- _WHAT YOU WILL DO_
In the listing below, print exactly the lines between the line holding "Algorithm 2.2(Orthogonal projected" and the line holding "Algorithm 3.1(Great circle", inclusive, and no more.

*** EXTRACTED MATERIAL Section Begins ***

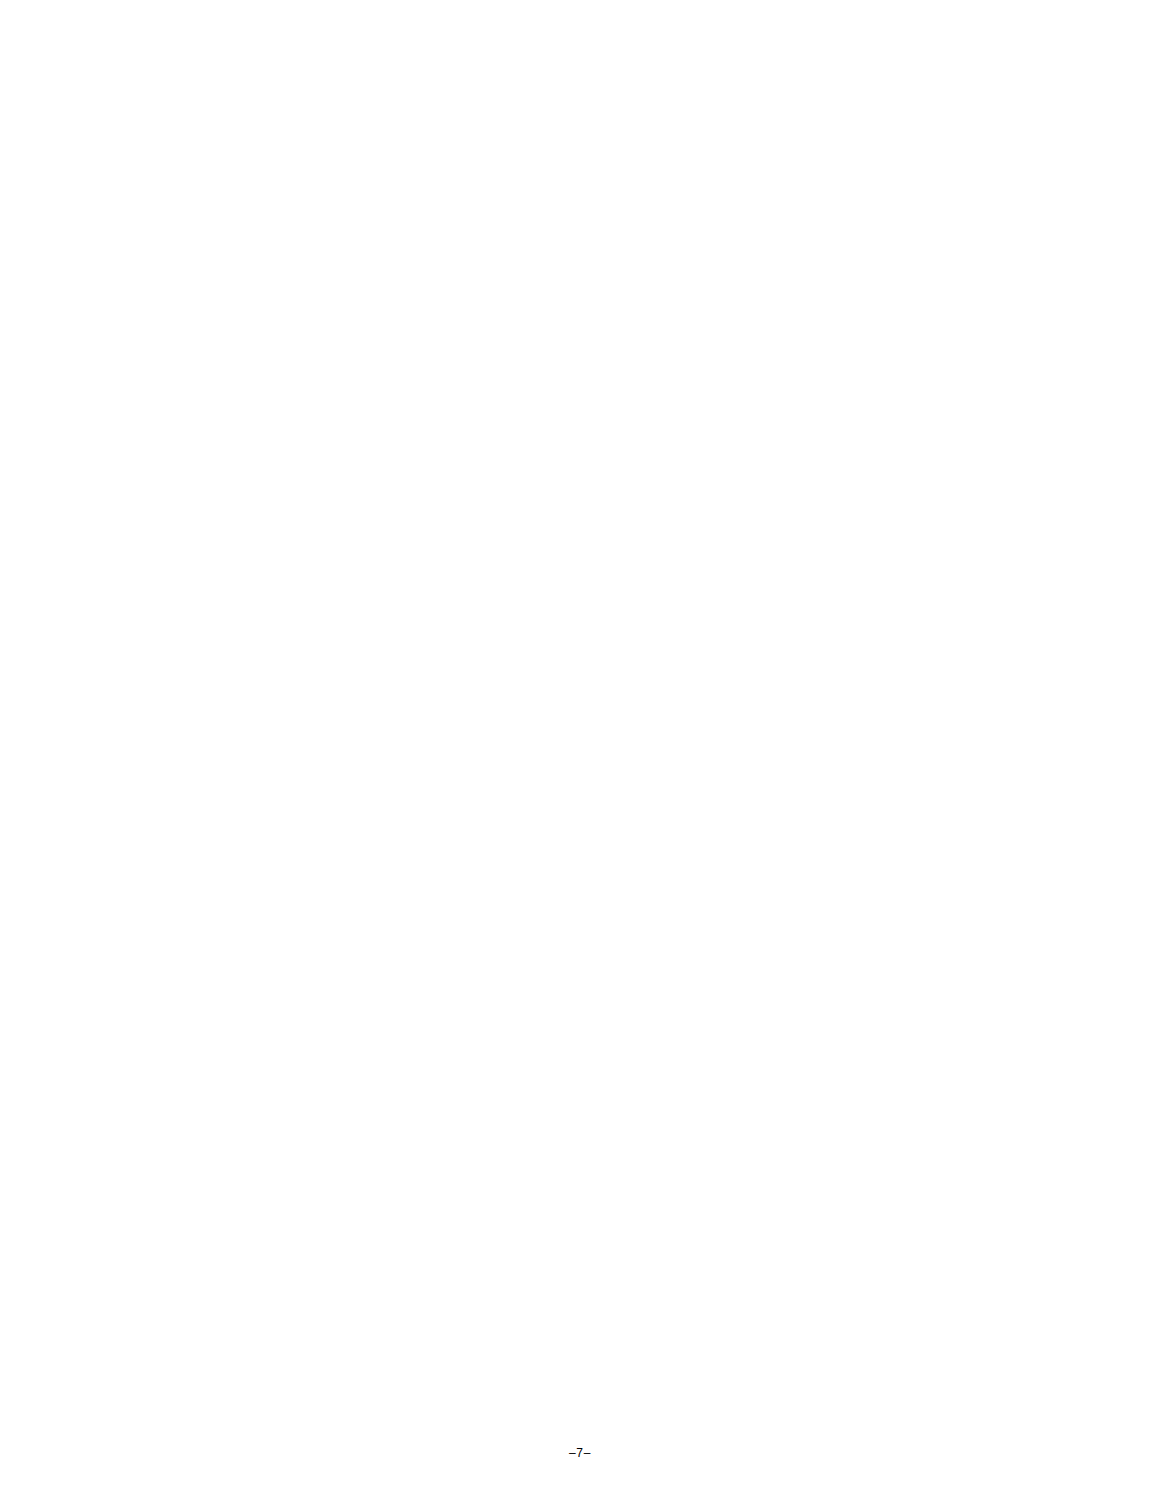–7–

*** EXTRACTED MATERIAL Section Ends ***
*** EXTRACTED MATERIAL Section Begins ***

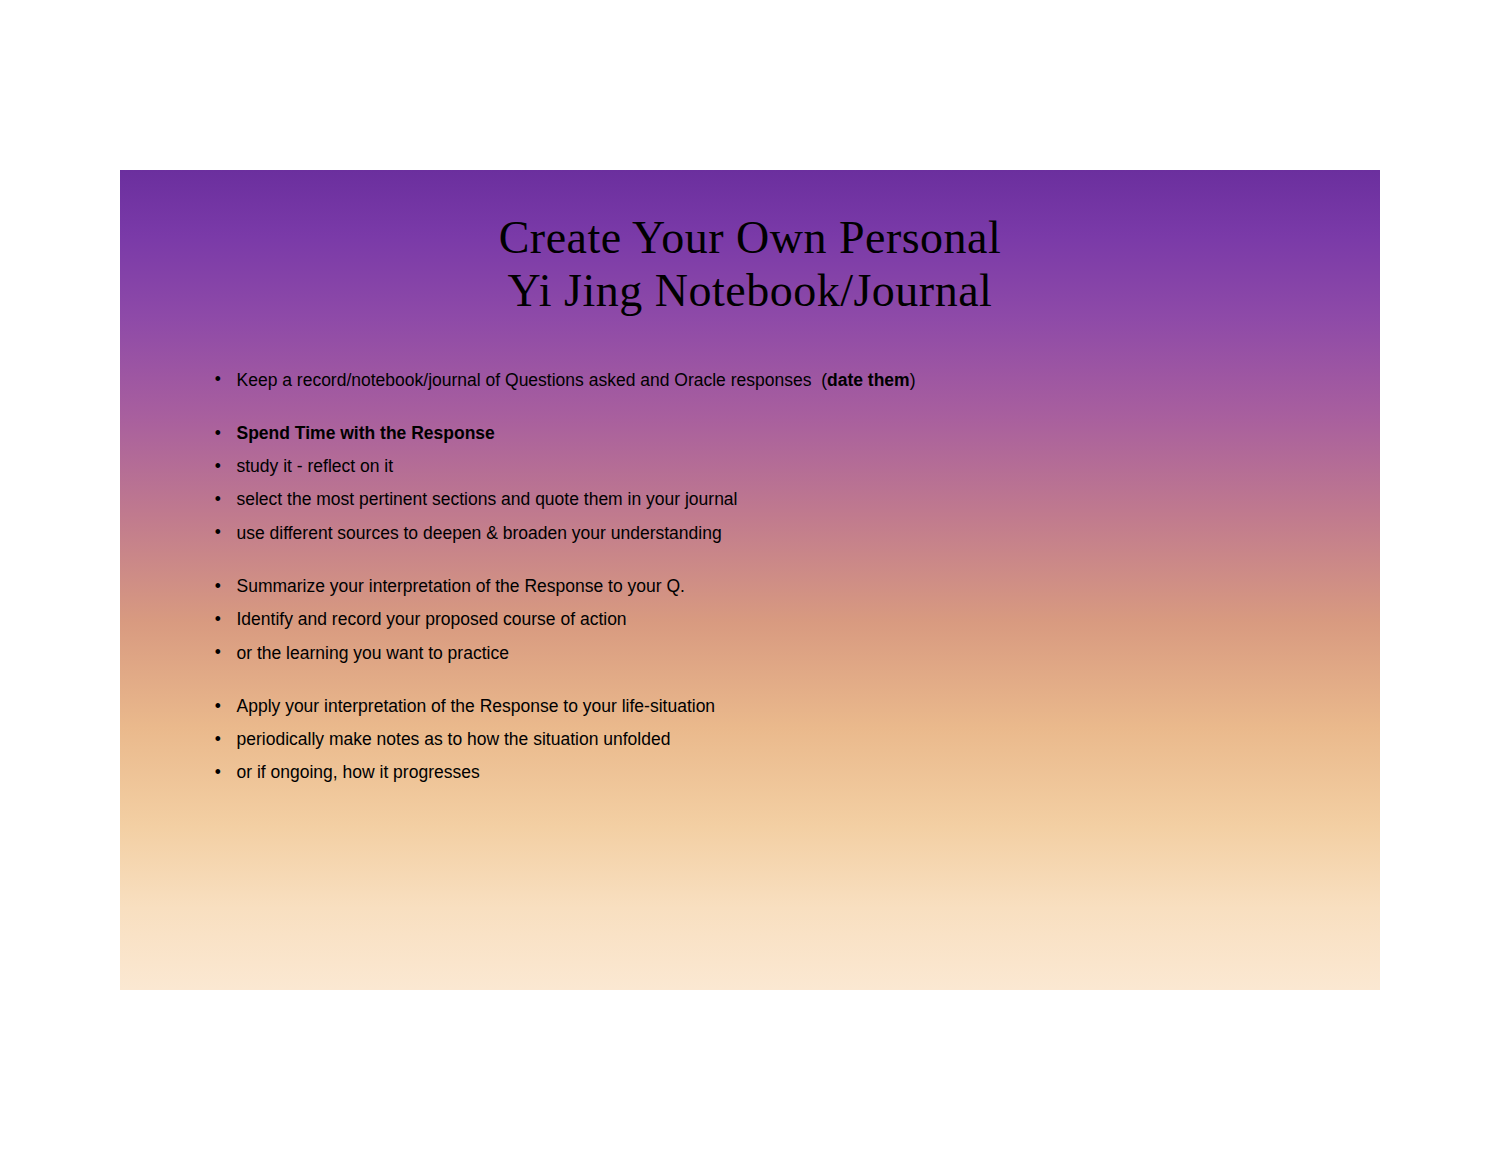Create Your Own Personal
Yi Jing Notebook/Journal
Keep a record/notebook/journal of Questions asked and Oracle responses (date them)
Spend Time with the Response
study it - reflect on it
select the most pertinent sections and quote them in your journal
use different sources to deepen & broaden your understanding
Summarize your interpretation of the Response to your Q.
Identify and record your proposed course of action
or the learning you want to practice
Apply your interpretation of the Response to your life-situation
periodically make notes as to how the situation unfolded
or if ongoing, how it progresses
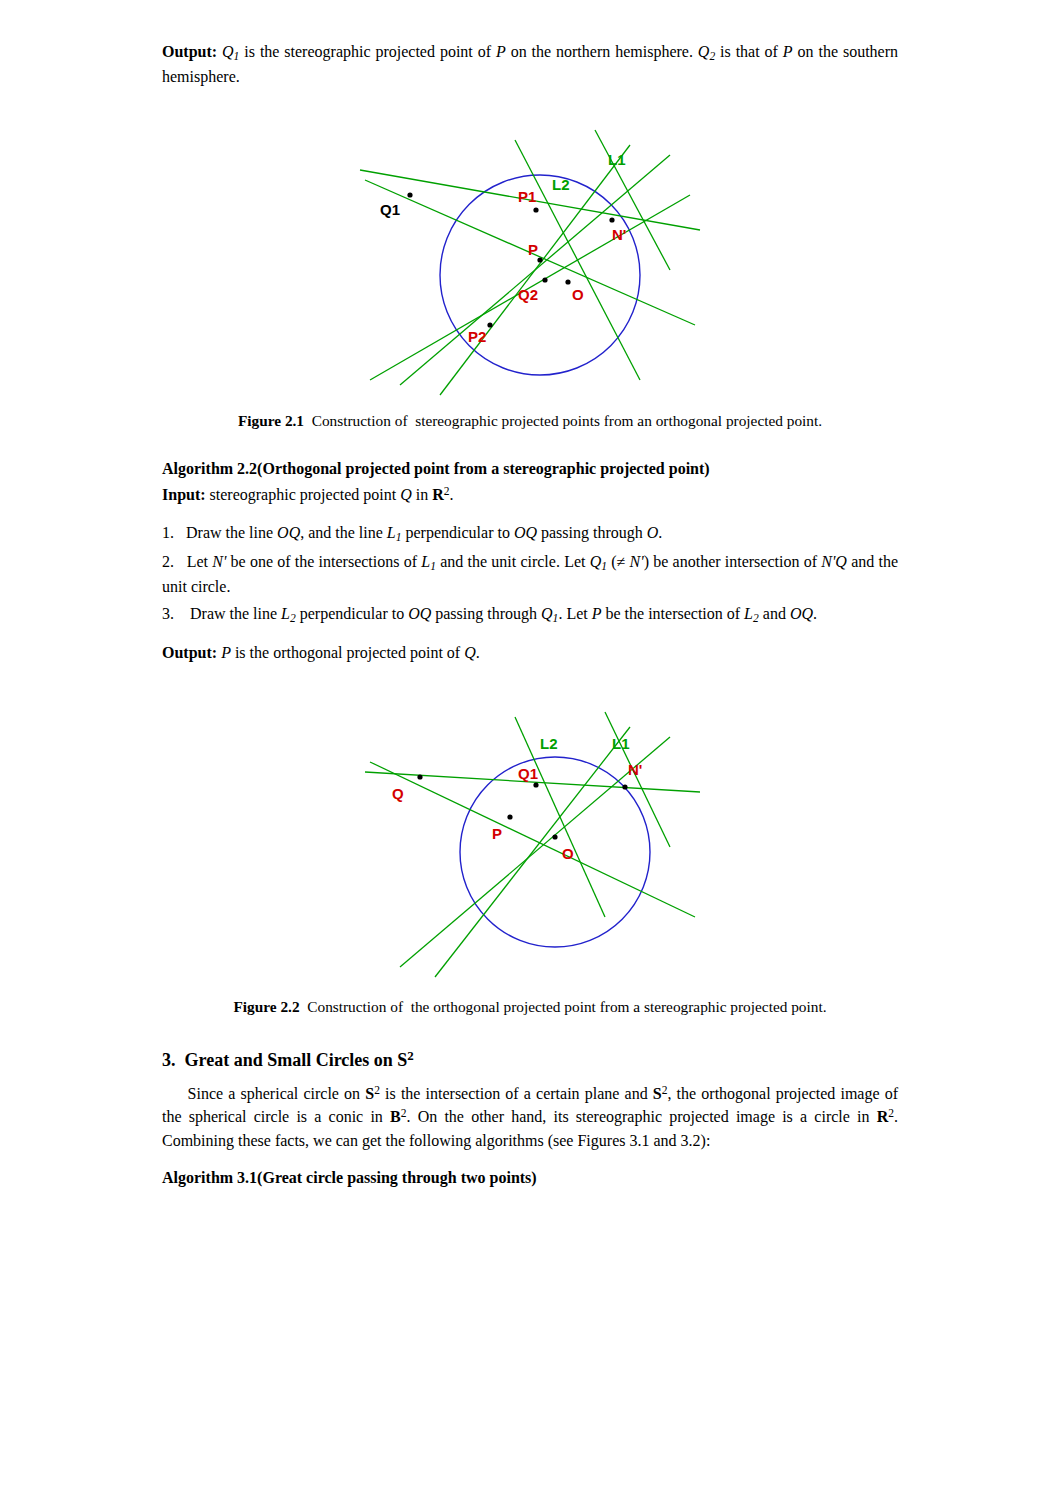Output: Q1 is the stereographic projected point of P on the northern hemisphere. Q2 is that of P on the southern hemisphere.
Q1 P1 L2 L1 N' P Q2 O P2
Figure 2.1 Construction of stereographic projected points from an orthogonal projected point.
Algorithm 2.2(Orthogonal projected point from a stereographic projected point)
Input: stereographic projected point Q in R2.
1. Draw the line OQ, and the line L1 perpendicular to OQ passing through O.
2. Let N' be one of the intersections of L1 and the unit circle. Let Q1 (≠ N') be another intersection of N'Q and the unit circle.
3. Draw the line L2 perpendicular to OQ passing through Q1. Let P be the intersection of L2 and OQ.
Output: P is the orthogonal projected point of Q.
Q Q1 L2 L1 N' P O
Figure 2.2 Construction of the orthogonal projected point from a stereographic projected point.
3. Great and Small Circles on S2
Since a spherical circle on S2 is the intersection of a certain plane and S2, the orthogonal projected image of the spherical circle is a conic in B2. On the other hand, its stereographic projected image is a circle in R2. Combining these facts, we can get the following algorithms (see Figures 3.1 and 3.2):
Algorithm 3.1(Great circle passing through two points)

*** EXTRACTED MATERIAL Section Ends ***
*** EXTRACTED MATERIAL Section Begins ***

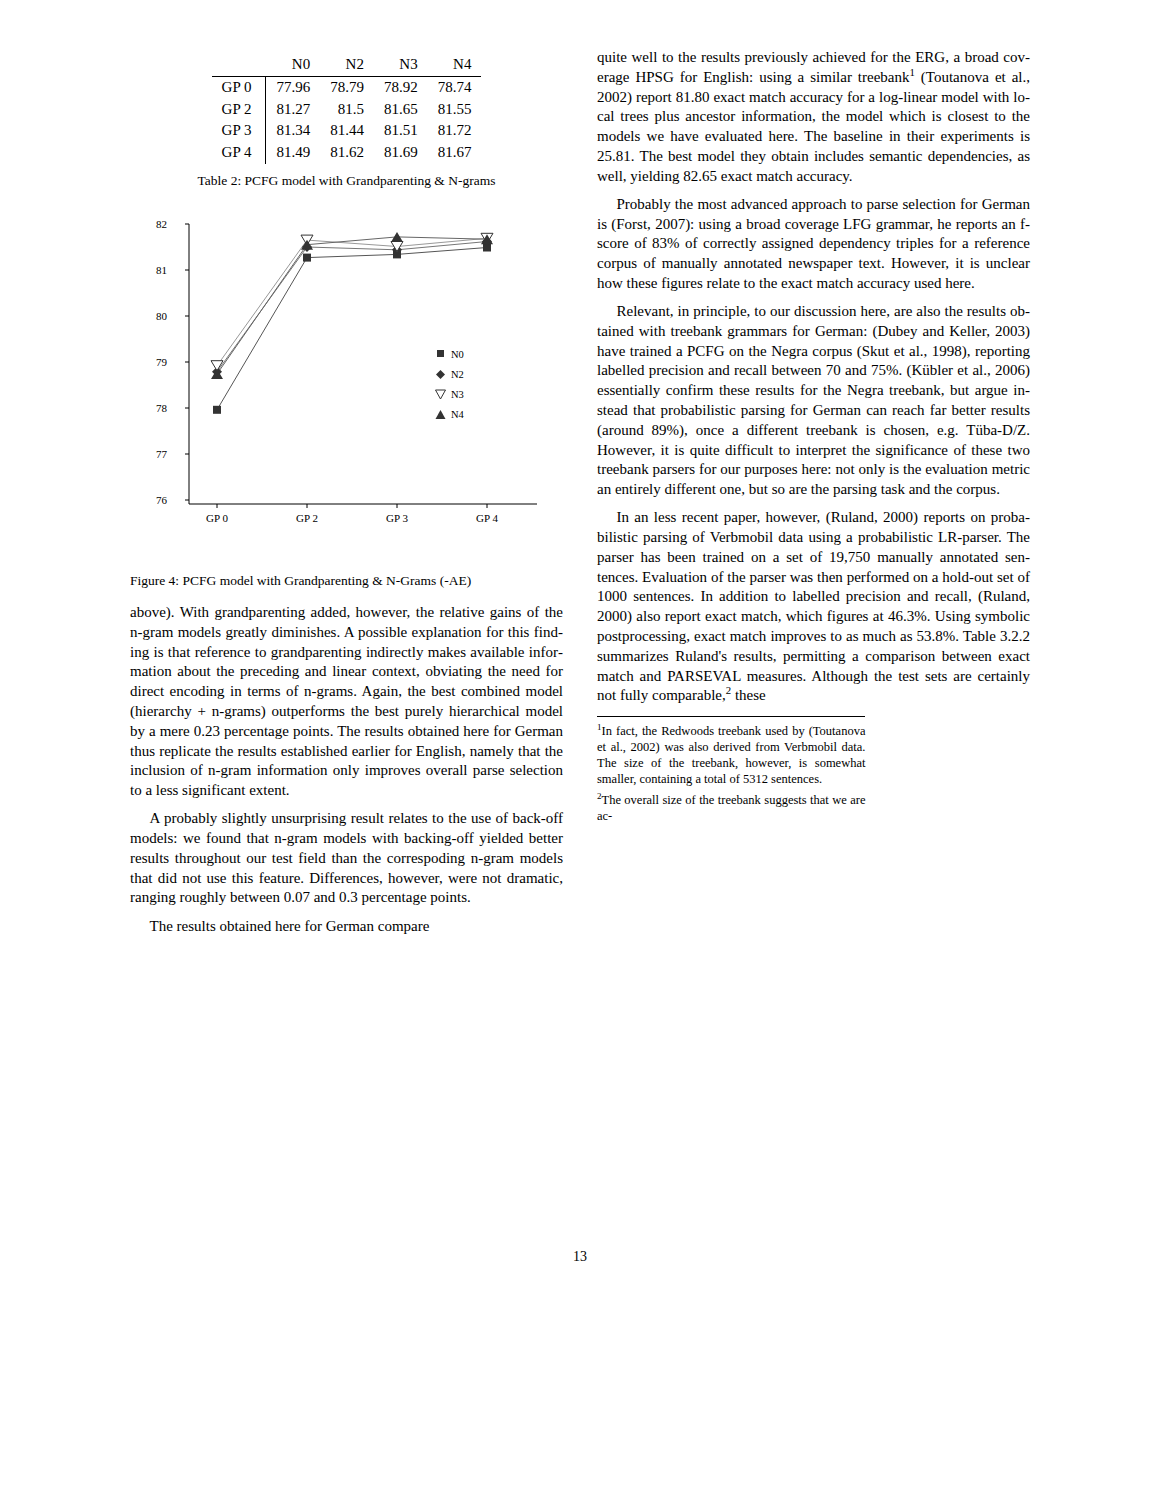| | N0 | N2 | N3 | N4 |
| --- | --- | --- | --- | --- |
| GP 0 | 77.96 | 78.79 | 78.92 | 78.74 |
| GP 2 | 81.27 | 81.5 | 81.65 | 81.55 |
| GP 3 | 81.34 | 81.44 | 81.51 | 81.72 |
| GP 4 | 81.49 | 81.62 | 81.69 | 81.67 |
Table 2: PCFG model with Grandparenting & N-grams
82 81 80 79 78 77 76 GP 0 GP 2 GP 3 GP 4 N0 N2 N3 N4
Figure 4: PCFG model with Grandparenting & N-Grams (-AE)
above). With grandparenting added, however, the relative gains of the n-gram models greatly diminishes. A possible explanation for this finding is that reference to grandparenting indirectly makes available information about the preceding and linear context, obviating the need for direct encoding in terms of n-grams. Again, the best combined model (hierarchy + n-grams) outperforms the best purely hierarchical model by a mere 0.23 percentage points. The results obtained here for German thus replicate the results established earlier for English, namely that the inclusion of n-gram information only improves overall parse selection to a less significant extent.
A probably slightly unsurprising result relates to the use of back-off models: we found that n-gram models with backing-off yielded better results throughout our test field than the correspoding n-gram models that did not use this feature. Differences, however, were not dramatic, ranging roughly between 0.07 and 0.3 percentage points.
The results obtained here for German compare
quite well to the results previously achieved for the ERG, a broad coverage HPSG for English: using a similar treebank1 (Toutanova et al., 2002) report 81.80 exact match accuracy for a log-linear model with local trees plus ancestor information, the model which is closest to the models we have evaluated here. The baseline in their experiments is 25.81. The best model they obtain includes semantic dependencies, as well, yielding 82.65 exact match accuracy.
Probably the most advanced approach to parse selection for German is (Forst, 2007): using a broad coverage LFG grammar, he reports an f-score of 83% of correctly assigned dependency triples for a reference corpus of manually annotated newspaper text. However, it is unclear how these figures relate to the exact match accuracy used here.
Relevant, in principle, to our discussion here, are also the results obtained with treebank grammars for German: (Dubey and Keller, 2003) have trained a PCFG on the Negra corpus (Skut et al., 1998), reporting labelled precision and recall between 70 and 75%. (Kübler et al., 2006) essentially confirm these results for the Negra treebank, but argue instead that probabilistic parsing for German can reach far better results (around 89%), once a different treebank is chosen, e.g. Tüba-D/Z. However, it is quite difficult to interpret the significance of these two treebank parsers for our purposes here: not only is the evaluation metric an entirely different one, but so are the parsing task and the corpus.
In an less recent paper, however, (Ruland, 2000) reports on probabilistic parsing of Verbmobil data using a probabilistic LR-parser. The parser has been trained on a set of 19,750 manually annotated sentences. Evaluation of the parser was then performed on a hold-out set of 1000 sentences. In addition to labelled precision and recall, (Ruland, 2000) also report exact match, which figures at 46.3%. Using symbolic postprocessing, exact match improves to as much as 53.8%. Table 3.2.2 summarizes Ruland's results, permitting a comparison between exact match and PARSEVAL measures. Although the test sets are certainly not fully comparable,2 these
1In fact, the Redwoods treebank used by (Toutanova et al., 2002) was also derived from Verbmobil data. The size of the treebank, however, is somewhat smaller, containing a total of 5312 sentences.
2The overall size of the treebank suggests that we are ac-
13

*** EXTRACTED MATERIAL Section Ends ***

- _TASK RESPONSE_
Algorithm 2.2(Orthogonal projected point from a stereographic projected point)
Input: stereographic projected point Q in R2.
1. Draw the line OQ, and the line L1 perpendicular to OQ passing through O.
2. Let N' be one of the intersections of L1 and the unit circle. Let Q1 (≠ N') be another intersection of N'Q and the unit circle.
3. Draw the line L2 perpendicular to OQ passing through Q1. Let P be the intersection of L2 and OQ.
Output: P is the orthogonal projected point of Q.
Q Q1 L2 L1 N' P O
Figure 2.2 Construction of the orthogonal projected point from a stereographic projected point.
3. Great and Small Circles on S2
Since a spherical circle on S2 is the intersection of a certain plane and S2, the orthogonal projected image of the spherical circle is a conic in B2. On the other hand, its stereographic projected image is a circle in R2. Combining these facts, we can get the following algorithms (see Figures 3.1 and 3.2):
Algorithm 3.1(Great circle passing through two points)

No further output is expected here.